(Document)
================================

Presumably, our dock mates never realized why, every few hours, and more often on a day that involved beer, it sounded like I was in the cabin beating a donkey.
Then the head rebelled. It regurgitated water from the holding tank, leaving a bowl of murkish water that scented our boat like a campsite bathroom on the 4th of July. My husband, who had never been fond of waste floating somewhere in the bowels of his beloved boat, fiddled mysteriously with the toilet for an hour, then proclaimed it unfixable and off-limits.
Determined to not return to lake-peeing, I mastered the art of peeing in a cup. Peeing in a cup is possible, but challenging, and seems fundamentally wrong for a person with at least enough money to buy a (used) cabin cruiser in the first place.
My mood had dampened earlier that summer when another Maxum, shinier and newer than ours, docked beside us. I could see it through the bathroom porthole as I straddled my cup, knowing the wife of its owner was possibly, at that very moment, sitting on a working toilet.
Sometimes I misplaced the pee cup, so I’d grab another. This set in motion a gradual depletion of drinking cups, a problem my husband suspected was passive aggressive sabotage. One morning, he peered out the cabin door to ask, “What’s happened to all our cups?”

================================

(Data segment)
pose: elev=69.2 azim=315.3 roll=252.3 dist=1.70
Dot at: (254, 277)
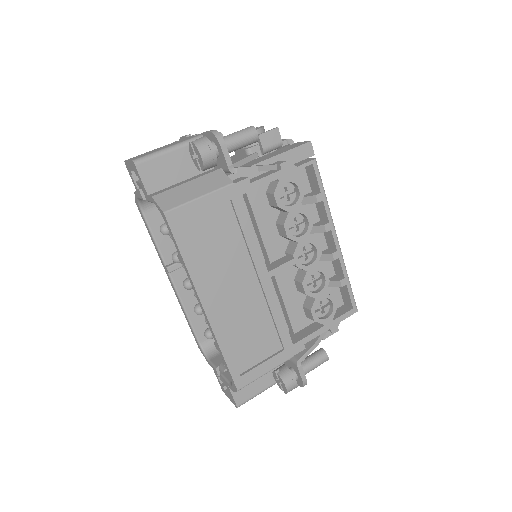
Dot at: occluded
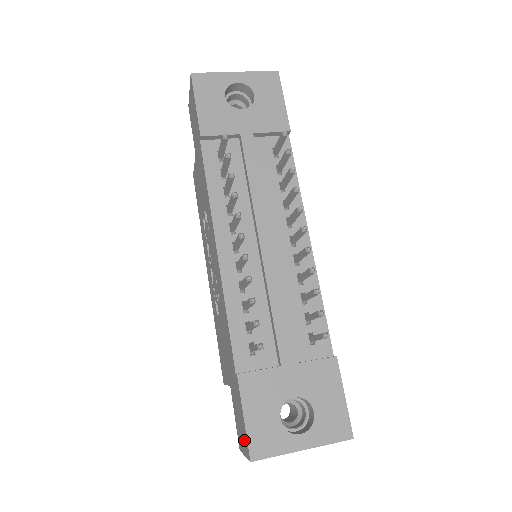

================================

(Work to complete)
1/ Return the passage from the boat story that starts at "Determined to not" and ends at "a working toilet.", copied word for word.
2/ Take the story about the broken boat toilet further, picking up right after its last sentence.

(Responses for each task)
1/
Determined to not return to lake-peeing, I mastered the art of peeing in a cup. Peeing in a cup is possible, but challenging, and seems fundamentally wrong for a person with at least enough money to buy a (used) cabin cruiser in the first place.
My mood had dampened earlier that summer when another Maxum, shinier and newer than ours, docked beside us. I could see it through the bathroom porthole as I straddled my cup, knowing the wife of its owner was possibly, at that very moment, sitting on a working toilet.

2/
“Oh,” I answered, contemplating for a minute. “I think I’ve peed on all of them.”
He looked at me as if I’d morphed into a dog.
Perhaps I had resorted to animalistic behavior, but it was on the night Richard taught me how, if I spent $800, I too could burn poop, I felt the calm realization that boaters, rich and poor, sacrifice some comfort in order to spend nights being gently rocked by waves.
That same night, after returning from the leather and teak-drenched Southern Lifestyles and settling on the familiar and soft seat of our cruiser, I heard it. Eeeh-haw……eeeh-haw…..
I searched the bobbing gunwales, trying to locate the source.
Eeeh-haw…eeeeh-haw…eeeh-haw!
The sound grew to a squeal.
I turned to the shiny, sleek, newer, perfect Maxum docked beside us — could it be?
Yes, I realized.. The shiny cruiser’s donkey was squealing, and soon the real estate developer would be dumping his burned poo overboard.
Did it matter I had to pee in a cup to enjoy floating vacations? Not really, I decided. Marine heads, after all, a great equalizer among the boating classes.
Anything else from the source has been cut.